(Exercise 1):
Rewrite the Palangkaraya passage from the words "That number that" through "of oil cash.", swapping "gleaming" for "shiny".
(Exercise 2):
Please carry on the Palangkaraya passage from where it stops.

(Reading passage):
Not to mention the impact on a city like Palangkaraya. If you take the number of civil servants working for the central government alone the population of a tiny city like Palangkaraya would grow by more than 80 percent. That's not even counting lawmakers (there are 560 of them) and the embassies (about 100) that would need to move as well. How much would this all cost? About Rp 100 trillion ($7.51 billion USD), according to some estimates, or about 4.7 percent of the annual state budget.

That number that looks like a deal compared to the amount spent on Kazakhstan's gleaming new capital Astana, a futuristic city built from scratch in the Kazak steppe. That capital cost between $15 and $40 billion, including the cost for the Bayterek tower's giant golden egg. Astana is so cashed-up that locals have taken to calling it "the Dubai of the North" in reference to another pricey city built with piles of oil cash.

(Records shown):

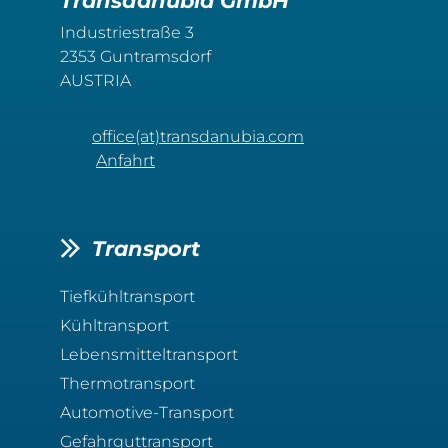
Transdanubia GmbH
Industriestraße 3
2353 Guntramsdorf
AUSTRIA
office(at)transdanubia.com
Anfahrt
Transport
Tiefkühltransport
Kühltransport
Lebensmitteltransport
Thermotransport
Automotive-Transport
Gefahrguttransport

(Response box 1):
That number that looks like a deal compared to the amount spent on Kazakhstan's shiny new capital Astana, a futuristic city built from scratch in the Kazak steppe. That capital cost between $15 and $40 billion, including the cost for the Bayterek tower's giant golden egg. Astana is so cashed-up that locals have taken to calling it "the Dubai of the North" in reference to another pricey city built with piles of oil cash.

(Response box 2):
Plenty of countries have move their capitals, either splitting the government and business centers apart completely, or moving the bulk of administrative offices off-site to a new, nearby city. It's an idea that has worked elsewhere in the past, but that doesn't mean it is without risks, said Agus.

"The cost of building new infrastructures is measurable, but the cost of how it would affect the economy will be difficult to measure," Agus told VICE Indonesia. "But I'm sure all the hiccups and the impact of separating political and economic matters can be managed in time."